= Beginning of Section =

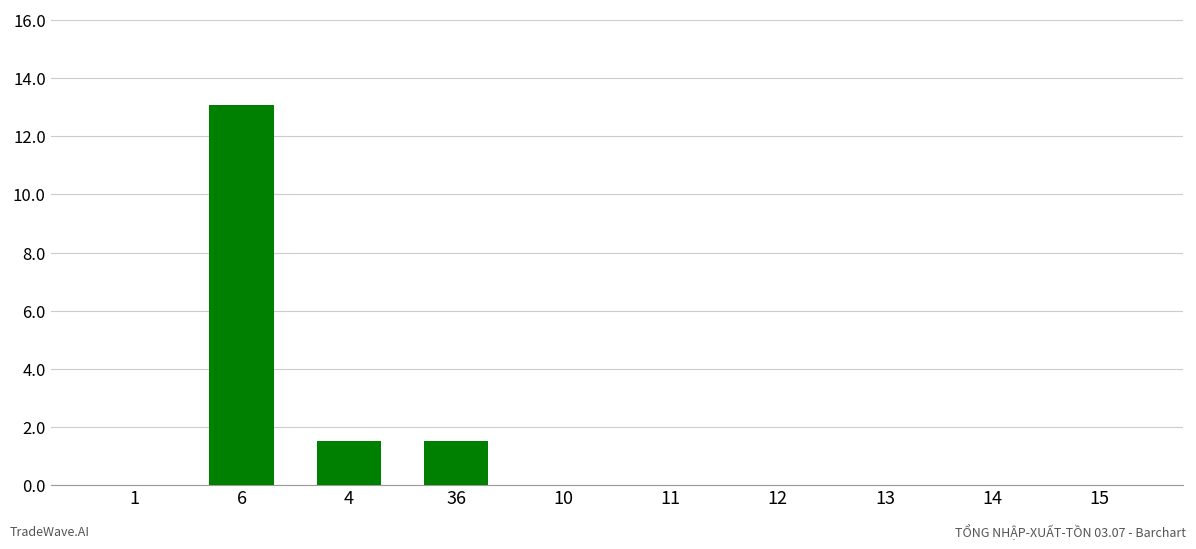

The value at 14 is -7.4. True or false?

False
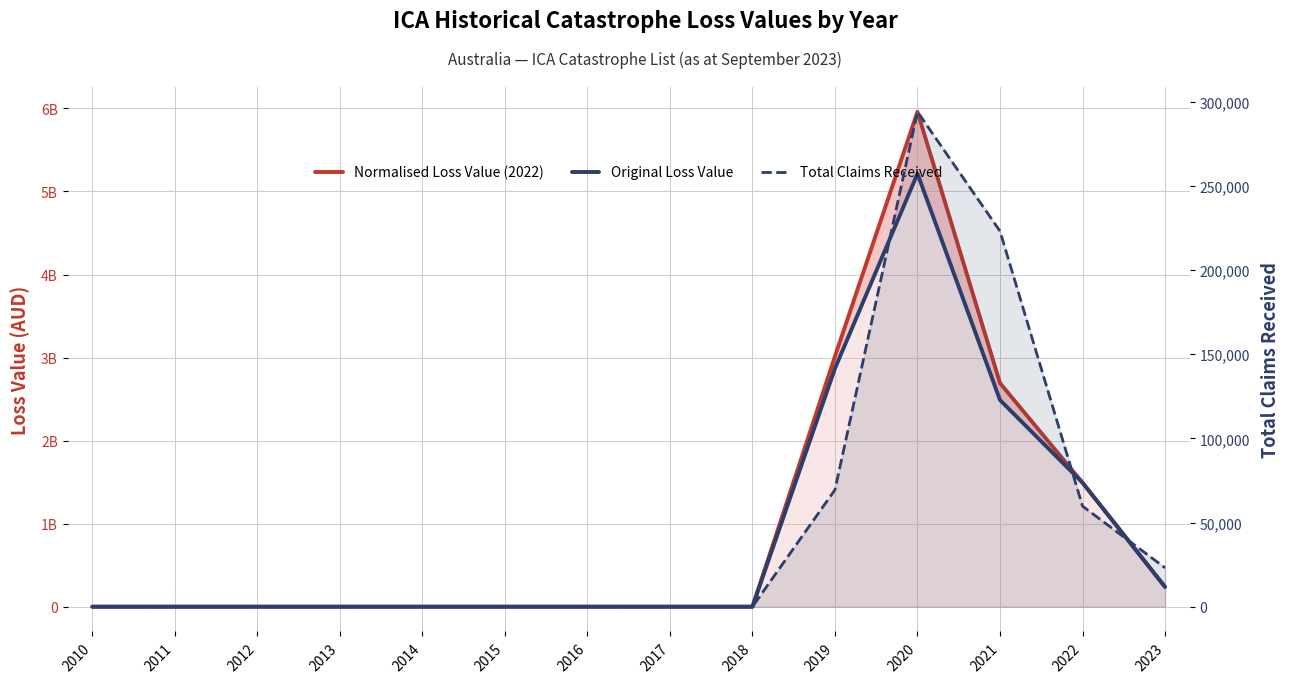

How many interior local peaks does the Original Loss Value series have?

1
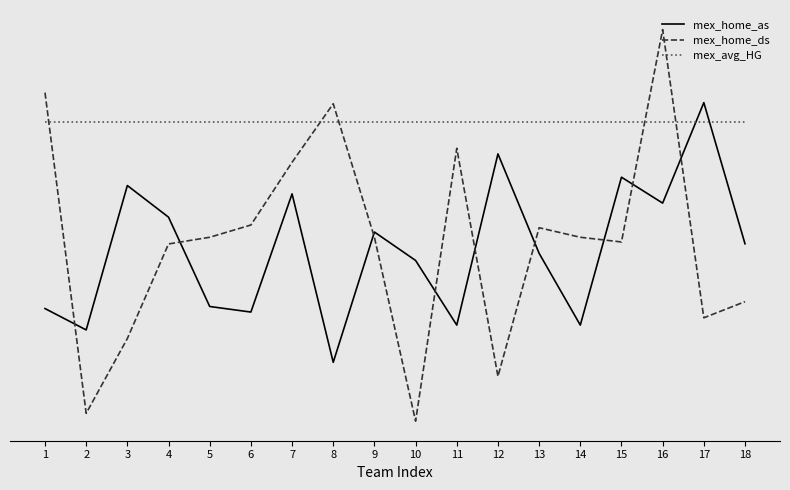

The mex_home_ds series shows 0.3 at 2. True or false?

False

= End of Section =

_INSTRUCTIONS FOR THE TASK_
Please retype everything from the line with "How many interior" through the end of the records, without the pictures.

_SOLUTION TO THIS EXERCISE_
How many interior local peaks does the Original Loss Value series have?

1

The mex_home_ds series shows 0.3 at 2. True or false?

False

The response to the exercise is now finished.